Jerry Dunham, an Alberta patient, died after his pacemaker operation was postponed, leaving behind two young children. Rosine Chouinard-Chauveau, an actress from Quebec, died after her unspecified surgery was postponed. In Nova Scotia, patient Robin McGee worried about going blind after the government postponed her cataract surgery.
My own organization had a role in bringing to light Judy Anderson’s tragic story. The retired Ontario nurse lost her daughter, Shannon, after she was forced to wait several weeks for a heart procedure. Incredibly, this was the second time Judy had lost a daughter due to excessive waits in the health-care system.
These stories are obviously tragic. But until recently they have been individual anecdotes. New research based on freedom of information requests includes actual government data on patients dying while waiting for surgery both during the pandemic and in the year leading up to it. The results show yet again that our health care system is in desperate need of reform.
SecondStreet.org asked health bodies across Canada for data on patients dying while waiting for surgery, procedures, diagnostic scans and appointments with specialists.
Although we weren’t able to gather data from Quebec, New Brunswick, Newfoundland and Labrador, and several well-populated health regions (e.g., Vancouver Coastal Health), we did identify over 2,300 deaths that occurred while patients were waiting for surgery during calendar year 2020.
The cases ranged from surgeries that could have saved a patient’s life (e.g., heart surgery) to cases that could have improved a patient’s quality of life (e.g., hip surgery). Data quality differs from hospital to hospital but a cursory review suggests a majority of the deaths involved appointments for quality-of-life procedures. In terms of pain and suffering, such cases probably are not as serious as life-threatening problems, but who among us would want to spend our final years stuck at home, living with chronic pain as we wait for hip surgery? Or spend our final years with clouded vision as we await cataract surgery?
In the data we did obtain, patients died after waiting from less than a month to more than eight years for the procedures they ended up not getting. Many died after waiting well beyond government targets for receiving treatment. For instance, in Nova Scotia 30 patients died while awaiting surgeries that may have saved their lives. In 22 of these cases, they had exceeded the recommended wait time when they died.

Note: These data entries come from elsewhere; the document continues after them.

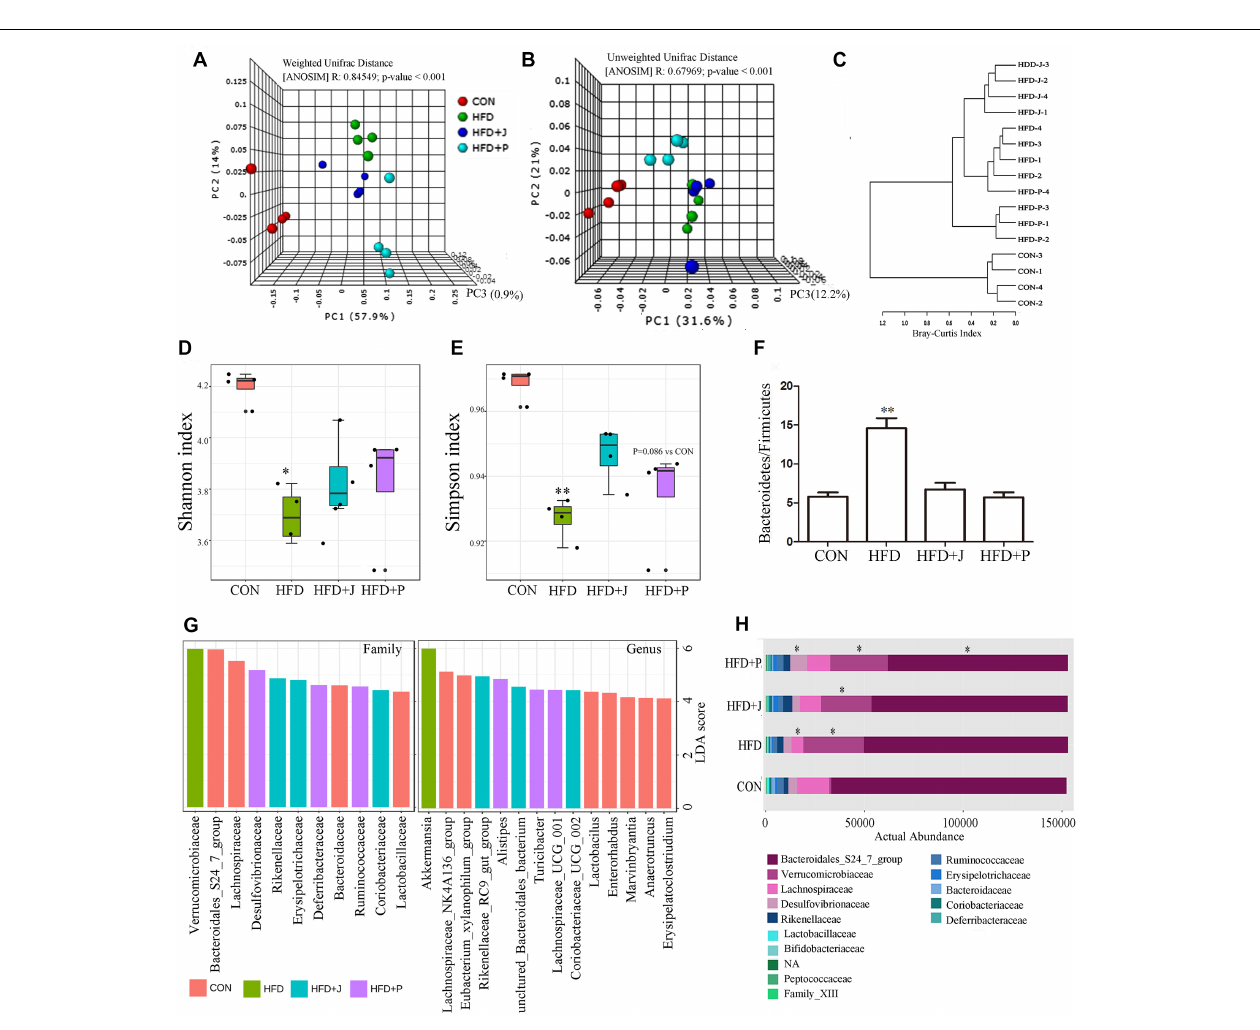
FIGURE 6 | Effect of Lactobacillus jensenii IgA-21 and Pediococcus acidilactici FS1 treatment on gut microbiota community structure after high-fat-diet feeding. (A) Microbial communities clustered using PCoA of the weighted UniFrac matrix. (B) Microbial communities clustered using PCoA of the unweighted UniFrac analysis. (C) Dendrogram of Hierarchical clustering analysis with distance measure based on Bray-Curtis index. (D) Evaluation of α Diversity by Shannan Index. (E) Evaluation of α Diversity by Simpson Index. (F) Ratio of Bacteroidetes to Firmicutes (G) Linear discriminant analysis (LDA) effect size (LEfSe) taxonomic cladogram based on 16S rRNA gene sequences on family and genus level (only LDA more 4 were listed). (H) Comparison of bacterial at family level. ∗ P < 0.05, ∗∗ P < 0.01 compare with CON; Comparisons were made with Kruskal-Wallis ANOVAs and the Bonferroni post hoc method to arrive at adjusted p -values. CON, control group; HFD, high-fat diet group; HFD + J, high-fat diet group treated with L. jensenii IgA-21; HFD + P, high-fat diet group treated with P. acidilactici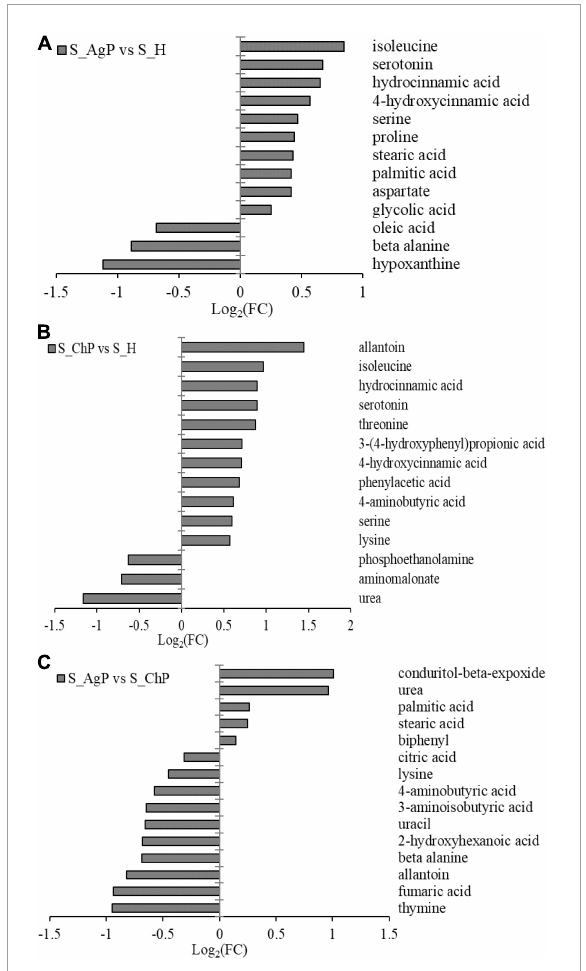
FIGURE7 Significantly different metabolites between groups. Differential metabolites between AgP and PH. A positive value indicates a relatively higher concentration present in AgP, while a negative value means a relatively higher concentration in the PH (A) , based on differential metabolites between ChP and PH. A positive value indicates a relatively higher concentration present in ChP, while a negative value means a relatively higher concentration in the PH (B) , based on differential metabolites between AgP and ChP. A positive value indicates a relatively higher concentration present in AgP, while a negative value means a relatively higher concentration in the ChP (C) .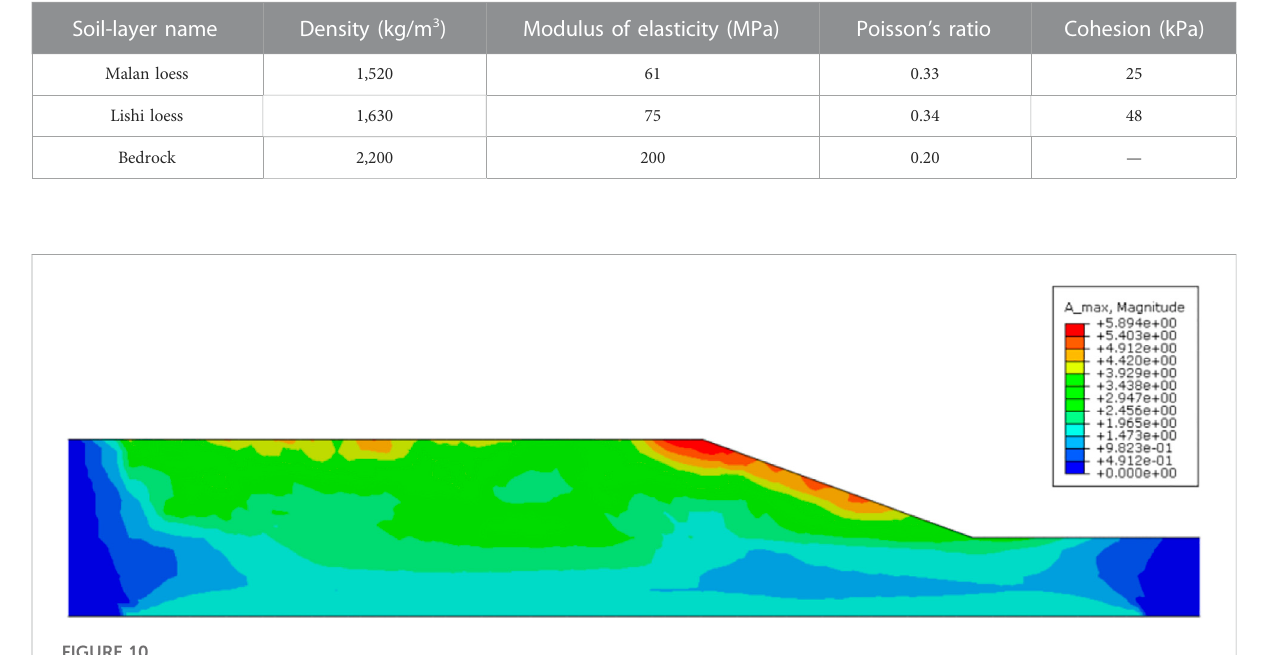
FIGURE 10 Seismic acceleration cloud of the loess slope by numerical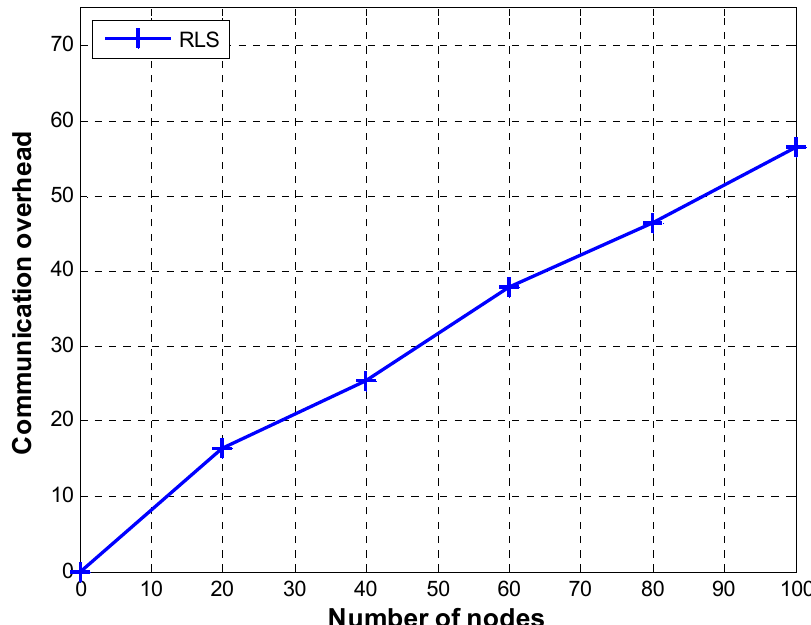
Figure 2. Communication overhead of Reverse Localization Scheme (RLS).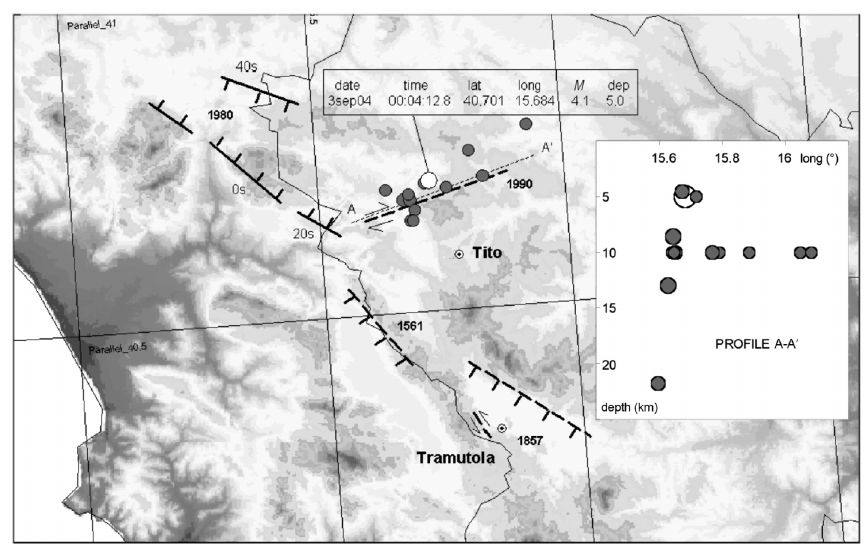
Fig. 3. Seismic sequence occurred on September 3-4, 2004, and hypocentres of the earthquakes along the pro- file A-A l on Potenza strike-slip fault. The map shows the normal fault system of Irpinia earthquake 1980 with the main subevents indicated as 0 s, 20 s and 40 s. The solid lines represent the fault fragments activated in the investigated area which are mainly constrained by surface and levelling data. The dashed lines indicates the probably position of the faults and their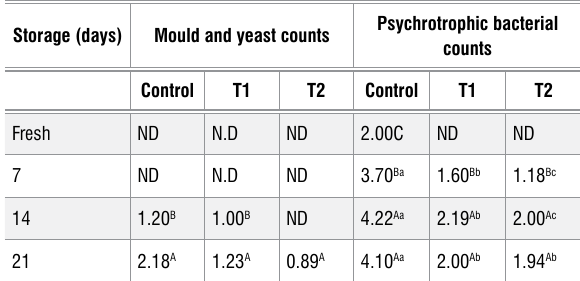
Counts of mould, yeast and psychrotrophic bacteria counts in stirred yoghurt treatments during the storage period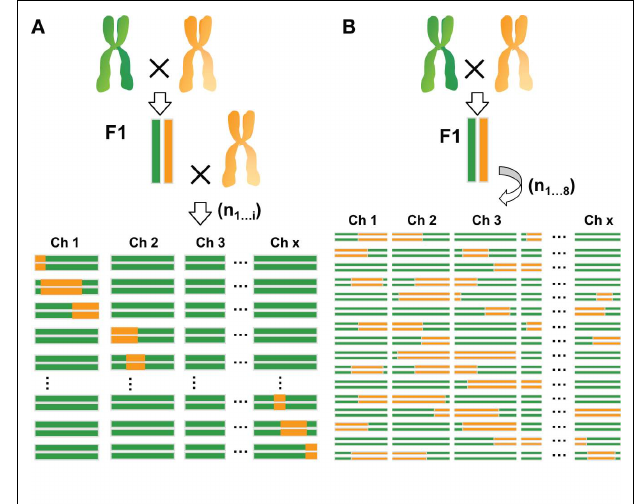
FIGURE 1 | Comparison of introgression (A) and recombinant inbred lines (B). Introgression lines are created by backcrossing an F1 of a cross between two parental lines to a recurrent parent for several times. Homozygous individuals containing single introgressions are then selected from the progeny. Recombinant inbred lines are generated by selfing an F1 for at least eight generations when full homozygosity is reached. Each individual of the population contains multiple introgressions. Recombinant inbred lines allow for the testing of epistasis. Also because of the higher recombination frequency they often offer higher resolution than introgression lines. Introgression lines, however, often display greater statistical power in the detection of small-effect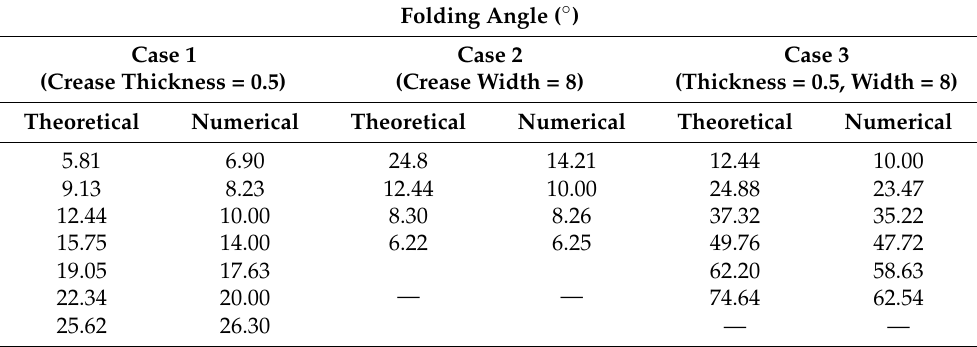
Figure 7 indicates the folding configurations of the origami microgrippers with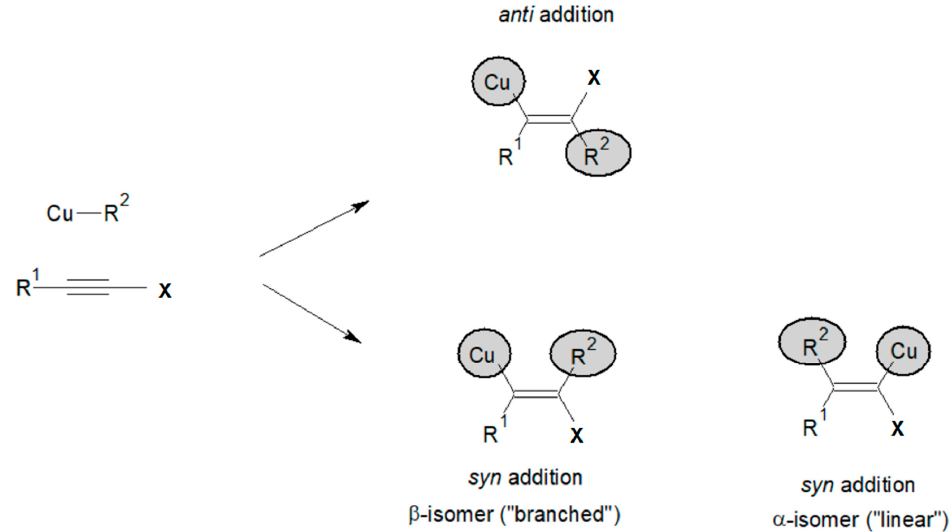
Figure 1. Reaction possibilities of Cu(I)alkyl with hetero-substituted alkynes (X =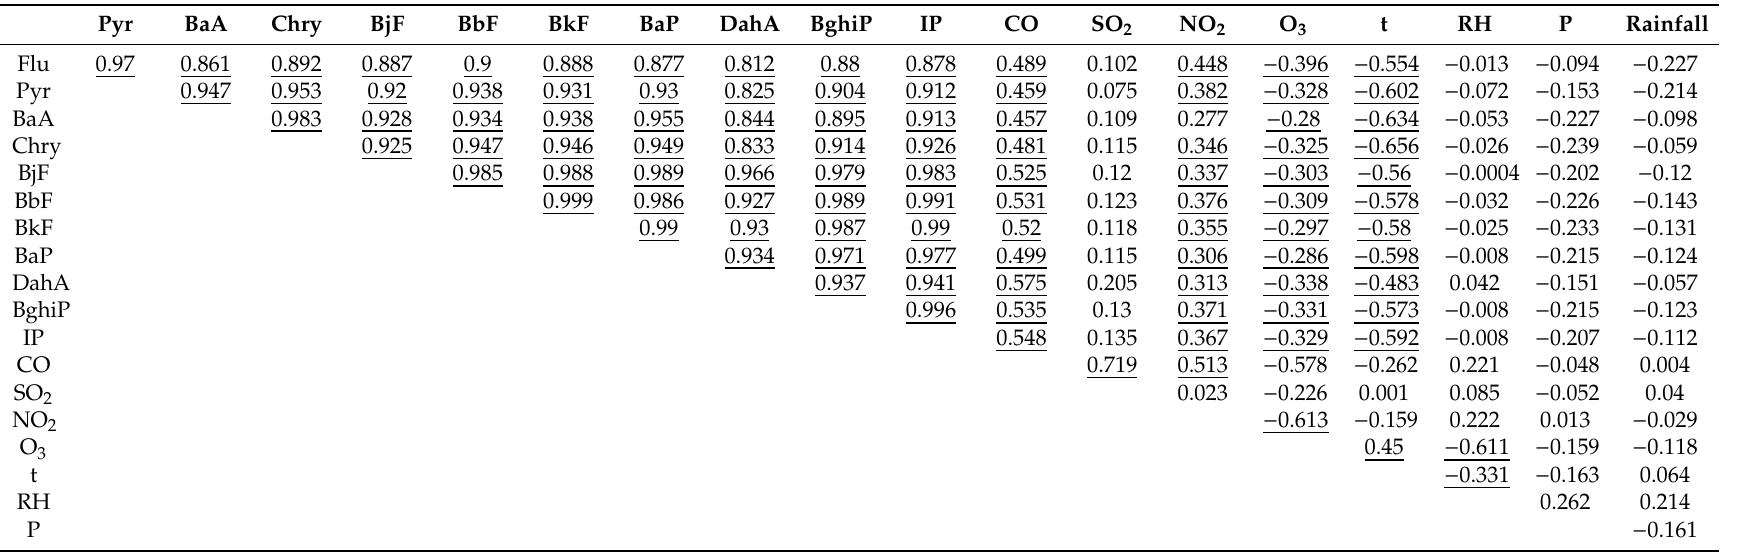
Table 7. Spearman’s correlation coe ffi cients between PAHs, gaseous pollutants, and some meteorological parameters during the warm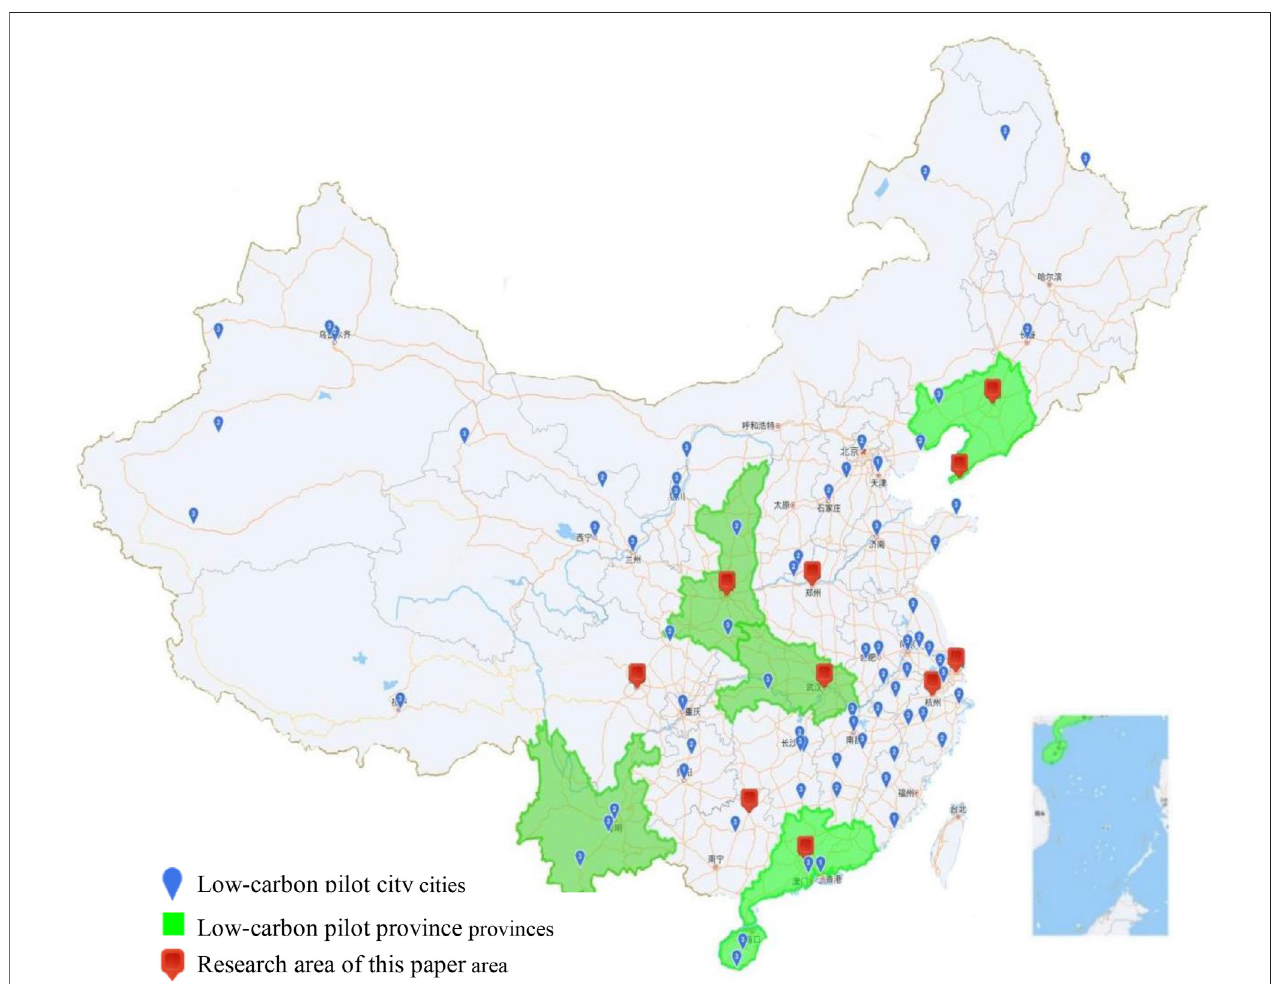
FIGURE 3 | Distribution of low-carbon pilot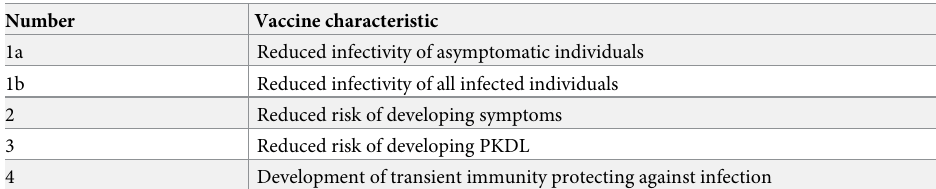
Table 1. Human VL vaccine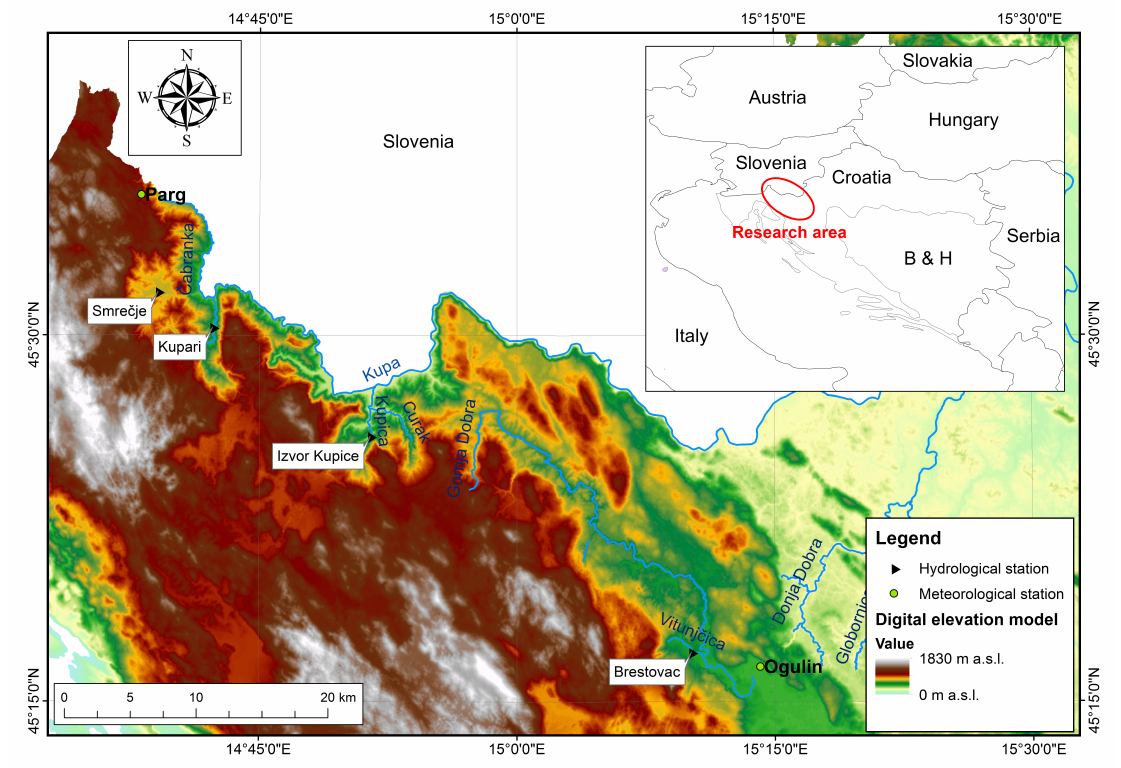
Figure 1. Study area located in the mountainous area of the northern part of the Dinaric karst of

If we look at the entire period of April 1, 2019, to December 31, 2020 and also include cases where patients died while waiting for diagnostic scans and appointments with specialists, the number of deaths grows to more than 10,000 — which begins to approach the death totals from COVID-19 that caused us to shut down Canadian society for a year and a half.
Fortunately for our elected officials, several straightforward measures could help address this problem.
For starters, most governments could improve their tracking and disclosure of information on patient suffering. The wheel does not need to be reinvented. The Nova Scotia Health Authority does a good job in tracking patient data. Other provinces could copy its approach.
Second, governments could end the de facto ban on patients paying for health services outside the public system. This would give patients more choice and take pressure off the public system as some patients decided to pay for their procedures privately. Access to a wait list is not access to health care. Every other developed economy allows choice and, not surprisingly, provides better access than we do.
Third, governments could change the way they fund hospitals. Instead of cutting cheques annually and hoping for the best, they could fund hospitals based on their output. This would mean that every time a hospital performs, say, a hip operation, it would receive more funding. This method is not new. According to the Fraser Institute, more and more developed countries have embraced it over the past 30 years.
These options have been discussed in this country for years. We can only hope the pandemic will finally cause governments to shift from talk to action.
Colin Craig is president of the think tank SecondStreet.org.
This column was published by the Financial Post on July 22, 2021.